Dear sinner friend, I beg you, do not turn
away from this message. It is the message of God. It is based on the
solemn statement of Jesus Christ that "except ye repent, ye shall all
likewise perish." I beg you, dear sinner, turn from sin today.
I do not say that you can, unaided, change
your life. But you can call on God to help you and to fix what you cannot
fix. You can at least be tired of sin and confess your sins and turn your
heart away from it. And God will help you trust His Son. Jesus will
do for you what you cannot do for yourself. Honest repentance means
turning from sin, but it also means turning to the dear Lord Jesus, our Saviour,
who died on the cross to pay what otherwise you would need to pay for yourself.

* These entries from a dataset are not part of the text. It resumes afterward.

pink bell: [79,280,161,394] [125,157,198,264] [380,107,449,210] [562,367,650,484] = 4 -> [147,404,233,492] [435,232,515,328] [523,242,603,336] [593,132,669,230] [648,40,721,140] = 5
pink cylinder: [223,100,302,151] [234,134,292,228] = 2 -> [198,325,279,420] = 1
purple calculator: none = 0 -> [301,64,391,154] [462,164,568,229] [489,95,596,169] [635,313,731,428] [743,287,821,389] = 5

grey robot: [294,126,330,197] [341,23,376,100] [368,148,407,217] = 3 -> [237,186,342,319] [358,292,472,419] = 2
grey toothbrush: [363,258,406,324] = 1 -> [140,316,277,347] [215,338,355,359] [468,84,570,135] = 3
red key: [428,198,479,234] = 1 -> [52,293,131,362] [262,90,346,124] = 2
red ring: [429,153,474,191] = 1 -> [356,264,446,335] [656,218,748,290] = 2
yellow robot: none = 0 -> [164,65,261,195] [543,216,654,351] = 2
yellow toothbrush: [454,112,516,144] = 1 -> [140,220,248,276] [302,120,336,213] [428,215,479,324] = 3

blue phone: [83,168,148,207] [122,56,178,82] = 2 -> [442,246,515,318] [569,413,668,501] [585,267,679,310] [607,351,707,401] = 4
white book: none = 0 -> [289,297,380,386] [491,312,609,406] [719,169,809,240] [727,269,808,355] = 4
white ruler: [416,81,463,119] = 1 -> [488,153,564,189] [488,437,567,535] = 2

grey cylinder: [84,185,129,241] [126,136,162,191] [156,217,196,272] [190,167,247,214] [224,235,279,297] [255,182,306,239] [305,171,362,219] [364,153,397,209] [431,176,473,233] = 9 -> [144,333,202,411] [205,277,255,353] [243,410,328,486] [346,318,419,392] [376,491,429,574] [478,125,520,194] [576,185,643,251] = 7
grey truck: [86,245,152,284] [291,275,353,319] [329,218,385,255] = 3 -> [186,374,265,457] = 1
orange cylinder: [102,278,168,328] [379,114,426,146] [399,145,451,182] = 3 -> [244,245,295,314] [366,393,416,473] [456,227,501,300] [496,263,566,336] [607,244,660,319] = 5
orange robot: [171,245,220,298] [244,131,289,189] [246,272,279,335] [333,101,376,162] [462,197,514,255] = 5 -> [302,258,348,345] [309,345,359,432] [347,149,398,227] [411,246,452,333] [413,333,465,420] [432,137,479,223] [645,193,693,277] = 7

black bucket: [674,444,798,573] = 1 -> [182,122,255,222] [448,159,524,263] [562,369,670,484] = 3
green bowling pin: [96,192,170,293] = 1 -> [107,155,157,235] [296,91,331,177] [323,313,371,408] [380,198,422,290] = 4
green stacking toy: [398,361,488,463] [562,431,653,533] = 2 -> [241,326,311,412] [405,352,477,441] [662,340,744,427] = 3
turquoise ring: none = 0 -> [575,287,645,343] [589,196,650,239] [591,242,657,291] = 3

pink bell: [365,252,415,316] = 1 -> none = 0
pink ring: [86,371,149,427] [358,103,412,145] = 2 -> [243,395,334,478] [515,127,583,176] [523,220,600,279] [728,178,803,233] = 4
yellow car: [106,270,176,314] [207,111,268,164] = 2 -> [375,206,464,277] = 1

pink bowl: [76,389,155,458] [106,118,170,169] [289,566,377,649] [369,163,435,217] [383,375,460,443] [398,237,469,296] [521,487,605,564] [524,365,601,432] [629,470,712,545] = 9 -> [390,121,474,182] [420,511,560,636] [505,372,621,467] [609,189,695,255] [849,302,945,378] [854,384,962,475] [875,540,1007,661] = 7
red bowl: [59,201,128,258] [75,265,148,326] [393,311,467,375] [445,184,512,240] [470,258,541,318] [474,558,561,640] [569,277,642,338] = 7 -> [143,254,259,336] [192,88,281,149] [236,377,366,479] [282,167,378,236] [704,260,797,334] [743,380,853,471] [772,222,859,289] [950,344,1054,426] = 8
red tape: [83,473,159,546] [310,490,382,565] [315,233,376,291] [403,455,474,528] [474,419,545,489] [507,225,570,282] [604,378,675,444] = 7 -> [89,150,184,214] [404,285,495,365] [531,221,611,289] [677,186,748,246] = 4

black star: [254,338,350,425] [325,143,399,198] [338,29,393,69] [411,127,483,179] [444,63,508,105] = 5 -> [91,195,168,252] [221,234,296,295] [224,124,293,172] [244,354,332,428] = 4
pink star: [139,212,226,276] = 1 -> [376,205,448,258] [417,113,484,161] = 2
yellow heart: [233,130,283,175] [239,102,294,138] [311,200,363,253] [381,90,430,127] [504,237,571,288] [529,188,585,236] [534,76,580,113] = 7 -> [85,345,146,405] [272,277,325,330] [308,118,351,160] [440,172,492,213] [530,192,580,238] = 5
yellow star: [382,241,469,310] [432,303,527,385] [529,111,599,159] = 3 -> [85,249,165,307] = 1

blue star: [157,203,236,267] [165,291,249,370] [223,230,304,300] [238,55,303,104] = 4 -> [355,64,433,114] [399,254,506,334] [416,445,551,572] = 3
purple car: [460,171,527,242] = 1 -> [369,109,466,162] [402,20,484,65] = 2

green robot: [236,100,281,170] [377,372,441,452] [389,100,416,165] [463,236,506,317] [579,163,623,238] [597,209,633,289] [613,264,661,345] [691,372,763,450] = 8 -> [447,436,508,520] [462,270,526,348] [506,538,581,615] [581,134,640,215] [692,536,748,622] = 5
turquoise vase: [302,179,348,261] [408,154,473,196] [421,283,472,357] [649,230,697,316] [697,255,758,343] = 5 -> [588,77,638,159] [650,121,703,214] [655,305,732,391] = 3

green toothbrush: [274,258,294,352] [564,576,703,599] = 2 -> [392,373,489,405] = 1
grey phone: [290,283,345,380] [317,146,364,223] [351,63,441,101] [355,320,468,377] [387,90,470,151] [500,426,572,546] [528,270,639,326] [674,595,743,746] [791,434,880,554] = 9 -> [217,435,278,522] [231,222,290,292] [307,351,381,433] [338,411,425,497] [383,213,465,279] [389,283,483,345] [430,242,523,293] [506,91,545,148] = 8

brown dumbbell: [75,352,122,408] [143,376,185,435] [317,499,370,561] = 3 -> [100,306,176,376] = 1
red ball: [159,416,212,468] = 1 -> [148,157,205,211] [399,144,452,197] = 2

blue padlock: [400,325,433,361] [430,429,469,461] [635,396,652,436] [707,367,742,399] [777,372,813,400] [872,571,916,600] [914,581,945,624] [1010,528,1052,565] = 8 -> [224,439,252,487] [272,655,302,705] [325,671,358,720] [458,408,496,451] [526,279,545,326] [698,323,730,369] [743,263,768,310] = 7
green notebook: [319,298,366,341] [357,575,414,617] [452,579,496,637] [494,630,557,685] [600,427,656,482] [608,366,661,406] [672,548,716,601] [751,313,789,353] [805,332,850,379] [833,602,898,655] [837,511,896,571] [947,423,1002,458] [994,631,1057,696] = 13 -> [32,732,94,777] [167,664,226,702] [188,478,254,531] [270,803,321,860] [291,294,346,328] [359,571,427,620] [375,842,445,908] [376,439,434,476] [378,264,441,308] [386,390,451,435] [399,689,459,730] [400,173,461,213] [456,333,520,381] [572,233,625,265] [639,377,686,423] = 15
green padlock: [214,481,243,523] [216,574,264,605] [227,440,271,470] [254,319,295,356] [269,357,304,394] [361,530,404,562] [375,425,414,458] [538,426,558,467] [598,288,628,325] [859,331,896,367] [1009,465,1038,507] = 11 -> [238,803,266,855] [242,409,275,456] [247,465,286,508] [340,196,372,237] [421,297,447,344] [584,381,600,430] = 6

And not will you repent? Or will you go
on in sin and perish? Now will you thoroughly, honestly, with all your
heart turn to Jesus and trust Him, or will you burn in eternal torment?
That you must decide!
As my friend Tim Spencer has so beautifully
written,
IT'S YOUR LIFE
It's your life, and you can kill it!
It's your heart, and you can still it!
It's your grave, and you can fill it!
But remember it's God's love
You're throwing away!
It's your live for you to kill,
It's your heart for you to still,
It's your grave for you to fill,
But remember it's God's love
You're throwing away!
It's your life, you can abuse it!
It's your soul, and you can lost it!
Heaven or Hell, just as you choose it!
But remember it's God's love
You're throwing away!
It's your life that you abuse,
It's your soul for you to lose,
It's your Hell for you to choose,
But remember it's God's love
You're throwing away!
If you will admit to God you are a sinner,
and the best you know how repent of your sin, that is, turn your heart from your
sin, confess it and beg God cleanse it away, then will you first tell God just
that in your heart today? Tell Him that you are tired of sin, that you
honestly want Him to cleanse your heart and forgive you. Tell God that you
believe what the Bible says, that Jesus died for your sins, and that here and
now you will trust Jesus Christ to be your own personal Saviour.
------------- Will you do it? Decide! Say yes to God now! I beg you
to turn for mercy and do not burn in torment.